Everyone who deals with data should have heard of the term “dirty data”. Dirty data takes away the integrity of the dataset. Some characteristics of dirty data are incomplete, inaccurate, inconsistent and duplicated data.
Incomplete data is when some essential features are empty. For example, let’s say your task is to predict house prices. Let us assume that the “area of the house” is critical to make a good prediction, but it’s missing. That might be challenging for you and your model might not perform well.
Inaccurate and inconsistent data is when the values are technically correct, but wrong based on the context. For example, when an employee changed his address, and it wasn’t updated. Or when there are many copies of the data and the data scientist got an outdated version.
Duplicate data is a common problem. Let me share with you a story that has happened to me while working in an e-commerce company. By design, when a visitor clicked on a “collect voucher” button, the website sent a response to the server. This allowed us to measure the number of users who have collected vouchers.
The site was running well, until one day something has changed and I didn’t know about it. The frontend developer added another response for when someone collected vouchers successfully. The rationale was that some vouchers could be out of stock. They wanted to track visitors who clicked on the button and those who have collected the vouchers.
At that point, two responses were sent to the same log table. Looking at my reporting tool, the number of vouchers collected seemed to have doubled overnight! As I had deployed a model the day before, I assumed that my new model was just that impressive. I remember giving a mental standing ovation to my little model, but later, I realised it was just double counting.
Also, in the last five years as a data scientist, some of the data I’ve received are manual entries by corporate staff. These data are in Excel spreadsheets; many are inaccurate, incomplete, and inconsistent.
Whether the data comes from manual human input or machine logs, data wrangling is a large part of what happens in the real world. Data scientists have to deal with it. For supervised learning to work, we need reliable, labelled data. You can’t build a predictive model unless the data are correctly labelled. But nobody likes labelling data.

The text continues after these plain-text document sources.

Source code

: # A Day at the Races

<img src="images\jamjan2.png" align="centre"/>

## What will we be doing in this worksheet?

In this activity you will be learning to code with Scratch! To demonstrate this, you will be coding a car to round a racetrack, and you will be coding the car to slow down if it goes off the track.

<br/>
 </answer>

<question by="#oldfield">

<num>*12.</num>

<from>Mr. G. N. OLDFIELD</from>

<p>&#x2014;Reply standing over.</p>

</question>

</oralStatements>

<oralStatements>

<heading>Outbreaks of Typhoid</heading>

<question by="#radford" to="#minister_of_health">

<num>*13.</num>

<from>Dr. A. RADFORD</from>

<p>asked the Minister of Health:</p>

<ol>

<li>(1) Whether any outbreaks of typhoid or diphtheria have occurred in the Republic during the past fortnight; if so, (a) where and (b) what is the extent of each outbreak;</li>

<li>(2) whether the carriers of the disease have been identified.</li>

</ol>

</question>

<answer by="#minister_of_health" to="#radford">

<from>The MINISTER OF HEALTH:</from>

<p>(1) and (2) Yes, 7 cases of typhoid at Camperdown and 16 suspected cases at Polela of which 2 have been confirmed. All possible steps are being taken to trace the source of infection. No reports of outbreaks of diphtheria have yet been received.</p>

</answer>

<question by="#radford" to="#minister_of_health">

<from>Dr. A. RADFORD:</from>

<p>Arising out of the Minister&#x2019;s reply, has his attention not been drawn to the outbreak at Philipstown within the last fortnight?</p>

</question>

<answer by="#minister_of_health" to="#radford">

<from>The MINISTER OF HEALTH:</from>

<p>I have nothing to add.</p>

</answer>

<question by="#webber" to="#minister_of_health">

Many describe this as the 80/20 rule. Data scientists spend only 20 percent of their time on building models and the other 80 percent gathering, analysing, cleaning, and reorganising data. Dirty data is the most time-consuming aspect of the typical data scientist’s work.
It’s necessary to point out that data cleaning is incredibly essential; messy data won’t produce good results. You might have heard the phrase, “garbage in, garbage out”.
Data scientists do make discoveries while swimming in data, but before data scientists can start training any models, they must first become data janitors. The data needs cleaning, the data needs labelling.